Limiting sexual harassment payouts 'complicated,' lawmakers say

Kellie Mejdrich, CQ-Roll Call on

Published in Political News

Rep. Morgan Griffith, R-Va., an outspoken supporter of so-called regular order in the legislative process, said he thought "if you're doing it properly, you have it first reflected in the rules, and then followed up with an appropriation."

He said he'd support a funding limitation. But when asked why some members appear to be advocating separate legislation over a funding limitation on an appropriations bill, Griffith said: "Sometimes politics trumps regular order. Standalone is better politics."

Rep. Sean Patrick Maloney, D-N.Y., who engaged in a major funding limitation debate during the fiscal 2017 appropriations season when he proposed an amendment to bar discrimination against certain federal contractors, said he had not thought of using a funding limitation to bar payouts for claims stemming from sexual harassment by members of Congress.

Maloney liked the idea.

"Well, that's an interesting idea," Maloney said, adding he had not discussed the issue with his Democratic colleagues. When asked why discussion hadn't taken place about barring funding for such payments using appropriations, Maloney replied: "That's a great question."

"I wish I had thought of it," he said.

In a sign that members are beginning to test the waters on some funding limitations, Rep. Jackie Walorski, R-Ind., introduced a resolution Friday that would prohibit members from using what is known as the members' representational allowance -- which funds expenses such as staff, travel, mail and office equipment -- for paying out sexual harassment claims.

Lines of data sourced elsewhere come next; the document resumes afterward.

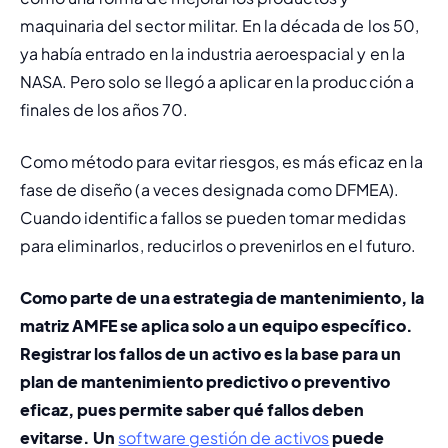
maquinaria del sector militar. En la década de los 50, 
ya había entrado en la industria aeroespacial y en la 
NASA. Pero solo se llegó a aplicar en la producción a 
finales de los años 70.
Como método para evitar riesgos, es más eficaz en la 
fase de diseño (a veces designada como DFMEA). 
Cuando identifica fallos se pueden tomar medidas 
para eliminarlos, reducirlos o prevenirlos en el futuro.
Como parte de una estrategia de mantenimiento, la 
matriz AMFE se aplica solo a un equipo específico. 
Registrar los fallos de un activo es la base para un 
plan de 
mantenimiento predictivo
 o 
preventivo
eficaz, pues permite saber qué fallos deben 
evitarse. Un 
software gestión de activos
 puede 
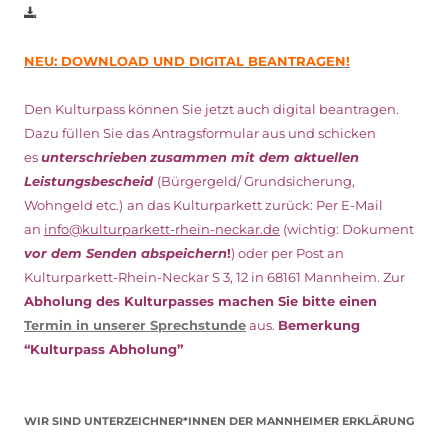
NEU: DOWNLOAD UND DIGITAL BEANTRAGEN!
Den Kulturpass können Sie jetzt auch digital beantragen.
Dazu füllen Sie das Antragsformular aus und schicken
es
unterschrieben
zusammen mit dem
aktuellen
Leistungsbescheid
(Bürgergeld/ Grundsicherung,
Wohngeld etc.)
an das Kulturparkett zurück: Per E-Mail
an
info@kulturparkett-rhein-neckar.de
(wichtig: Dokument
vor dem Senden abspeichern
!
) oder per Post an
Kulturparkett-Rhein-Neckar S 3, 12 in 68161 Mannheim. Zur
Abholung des Kulturpasses machen Sie bitte einen
Termin in unserer Sprechstunde
aus.
Bemerkung
“Kulturpass Abholung”
WIR SIND UNTERZEICHNER*INNEN DER MANNHEIMER ERKLÄRUNG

But that wouldn't address the issue of Office of Compliance settlement funds that others are beginning to question.

The actual amount of payouts from the Awards and Settlements Fund have until recently been a mystery. But new information from the House Administration Committee Friday shed some light on that issue. The office reported an Awards and Settlement Fund has paid out $359,450 since fiscal 2013 to address six claims made against House-member led offices, $84,000 of which was for a sexual harassment claim, according to data released Friday by the committee.

A Senate Appropriations aide for the majority confirmed that authorizations for these payments were created by the Congressional Accountability Act, and funds are appropriated through what's known as a permanent appropriation. That means funds are disbursed from the Treasury on an as-needed basis.


There is a line item for "salaries and expenses" in the fiscal 2018 Legislative Branch appropriations bills in the House and Senate. But a Senate Appropriations Committee aide for the majority said that $3.959 million line item does not include any settlement claims or awards.

Approved by the Senate Appropriations Committee on July 27, the Office of Compliance's funding level was equal to the fiscal year 2017 enacted level and $96,902 below the fiscal year 2018 request, according to the Senate committee report.

In the House, appropriators recommended the same. The bill was included as part of an omnibus package sent to the Senate in September.